Görüyor musun Liam? Ben ne kadarda zavallı bir adamım. Sen eminim hocalarının gözüne girmek için çabalamış ve başardığında bunun hazzını yaşamışsındır. Ya da F aldığında daha çok çalışıp yüksek not alıp, sonra bunun hazzını yaşamışsındır.
Bende bunlar yok dostum. Yok! Ben şans lanetine çaptırılmış bir adamım. Öğrendiklerimde zorluğa dair birşey yok. Biliyor musun? Aşık olduğum gün Emily bana evlenme teklif etmişti. Onun için bile mücadele edemedim ben.Sadece diledim ve oldu. Bu bana artık öyle acı veriyor ki...
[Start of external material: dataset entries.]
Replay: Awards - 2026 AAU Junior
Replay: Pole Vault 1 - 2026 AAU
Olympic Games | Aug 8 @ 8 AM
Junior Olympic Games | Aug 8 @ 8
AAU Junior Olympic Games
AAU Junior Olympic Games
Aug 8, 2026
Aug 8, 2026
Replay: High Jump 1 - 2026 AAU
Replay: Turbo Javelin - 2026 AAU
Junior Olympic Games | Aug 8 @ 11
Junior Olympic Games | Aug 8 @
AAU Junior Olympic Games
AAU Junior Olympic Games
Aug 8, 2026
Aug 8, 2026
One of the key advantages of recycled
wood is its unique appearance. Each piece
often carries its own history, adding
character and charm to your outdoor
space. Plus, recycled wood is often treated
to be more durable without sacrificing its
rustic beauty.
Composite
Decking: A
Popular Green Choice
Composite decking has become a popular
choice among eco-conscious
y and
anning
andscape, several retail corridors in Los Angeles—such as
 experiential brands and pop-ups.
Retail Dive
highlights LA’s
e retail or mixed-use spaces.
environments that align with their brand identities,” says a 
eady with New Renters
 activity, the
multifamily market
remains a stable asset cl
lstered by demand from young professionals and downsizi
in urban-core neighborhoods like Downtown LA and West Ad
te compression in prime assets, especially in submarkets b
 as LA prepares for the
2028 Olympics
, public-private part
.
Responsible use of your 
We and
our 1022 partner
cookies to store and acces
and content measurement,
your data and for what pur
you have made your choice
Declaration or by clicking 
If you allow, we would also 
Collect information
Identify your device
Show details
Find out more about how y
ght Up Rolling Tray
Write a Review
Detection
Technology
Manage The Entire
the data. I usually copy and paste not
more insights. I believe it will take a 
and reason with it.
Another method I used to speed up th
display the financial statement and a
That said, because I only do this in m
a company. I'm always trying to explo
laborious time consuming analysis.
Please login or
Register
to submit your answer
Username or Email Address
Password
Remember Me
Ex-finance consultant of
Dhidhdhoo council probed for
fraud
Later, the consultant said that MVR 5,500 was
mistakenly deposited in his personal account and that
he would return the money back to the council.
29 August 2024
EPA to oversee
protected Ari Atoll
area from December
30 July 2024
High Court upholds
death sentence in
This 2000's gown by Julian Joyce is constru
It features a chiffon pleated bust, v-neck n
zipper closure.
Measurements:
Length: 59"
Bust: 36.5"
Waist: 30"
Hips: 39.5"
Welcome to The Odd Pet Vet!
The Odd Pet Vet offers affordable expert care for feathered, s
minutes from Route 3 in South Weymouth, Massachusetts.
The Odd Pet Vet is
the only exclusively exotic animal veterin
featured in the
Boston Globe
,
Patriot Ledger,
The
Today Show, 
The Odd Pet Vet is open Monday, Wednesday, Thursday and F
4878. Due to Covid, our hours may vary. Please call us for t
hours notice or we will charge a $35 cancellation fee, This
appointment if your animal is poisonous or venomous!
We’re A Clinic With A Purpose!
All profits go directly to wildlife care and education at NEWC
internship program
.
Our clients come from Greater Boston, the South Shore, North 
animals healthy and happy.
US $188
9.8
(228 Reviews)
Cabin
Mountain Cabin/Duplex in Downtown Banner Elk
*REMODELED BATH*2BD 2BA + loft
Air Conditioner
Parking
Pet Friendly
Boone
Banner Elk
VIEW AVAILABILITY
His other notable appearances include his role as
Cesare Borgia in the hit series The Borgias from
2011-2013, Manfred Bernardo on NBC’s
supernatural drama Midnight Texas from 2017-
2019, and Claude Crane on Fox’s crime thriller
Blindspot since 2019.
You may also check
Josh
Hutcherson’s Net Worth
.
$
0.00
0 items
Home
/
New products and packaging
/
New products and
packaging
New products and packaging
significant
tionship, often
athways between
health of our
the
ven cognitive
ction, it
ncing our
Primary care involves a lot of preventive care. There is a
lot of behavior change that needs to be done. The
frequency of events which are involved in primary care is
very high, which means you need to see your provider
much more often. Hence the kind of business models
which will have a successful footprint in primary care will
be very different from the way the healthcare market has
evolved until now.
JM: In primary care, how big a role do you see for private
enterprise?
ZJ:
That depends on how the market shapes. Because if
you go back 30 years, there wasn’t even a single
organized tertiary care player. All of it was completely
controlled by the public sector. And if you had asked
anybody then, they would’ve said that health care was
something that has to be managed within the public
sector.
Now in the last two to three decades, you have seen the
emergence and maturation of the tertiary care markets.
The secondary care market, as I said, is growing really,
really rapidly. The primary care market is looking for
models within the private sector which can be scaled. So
Bazen ölmek istiyorum. Belki ozaman şansızlığın orgazmını yaşarım diye. Bir keresinde bunu denemiştim hatta. Boynuma bir taş bağlayıp evimizin arka bahçesindeki havuzun içine oturdum. Ne oldu biliyor musun Liam? O gün 7.6 büyüklüğünde bir deprem oldu ve havuzumuzun orta yerinde devasa bir yarık oluştu. Tüm su oradan akıp gitti ve ben yine şanslı çıktım.
Şimdi sana soruyorum Liam? Gerçekten de şanssız bir insan mısın?'
Liam dehşet içinde arkadaşına bakıyordu. İçtiği kahveyi unutmuş ve buz gibi olmuştu. Alnından terler akıyor ve ne diyeceğine karar veremiyordu.
'Ben sanırım, bilmiyorum Carlos kafam çok karışık.' diyebildi.
'Sen benim yanımda dünyanın en şanslı insanısın Liam. Şanssızlığınla gurur duy.' dedi.Ardından hesabı ödemek için ayaklandı ve kasaya gitti.
'Hesap lütfen.'
'Bugün hesap ödemenize gerek yok beyefendi. Çünkü firmamızın bugün 10. yıldönümü ve bugüne özel içtiğiniz ürünler müessesemizden. Mutlu günler.'
...
Bugün hayattaki şanssızlığıma fazlasıyla isyan edip durdum. Gerçektende iyi mi yaptım isyan olarak bilemedim açıkcası. O yüzden böyle girişteki cümlemde şans temalı bir mandala noktası kullandım ve öykü mandalamı onun etrafında derinleştirdim. Ve anladım ki gerçektende şans faktörü pekde önemli değilmiş aslında.
Zora düştüğümde o yada bu şekilde hep kalktım ayağa. Neticede öğretti hayat bana... Şanslı ve şanssız bir önemi yok belkide. Önemli olan çabaladığın zamandaki mücadele ve başardığındaki haz!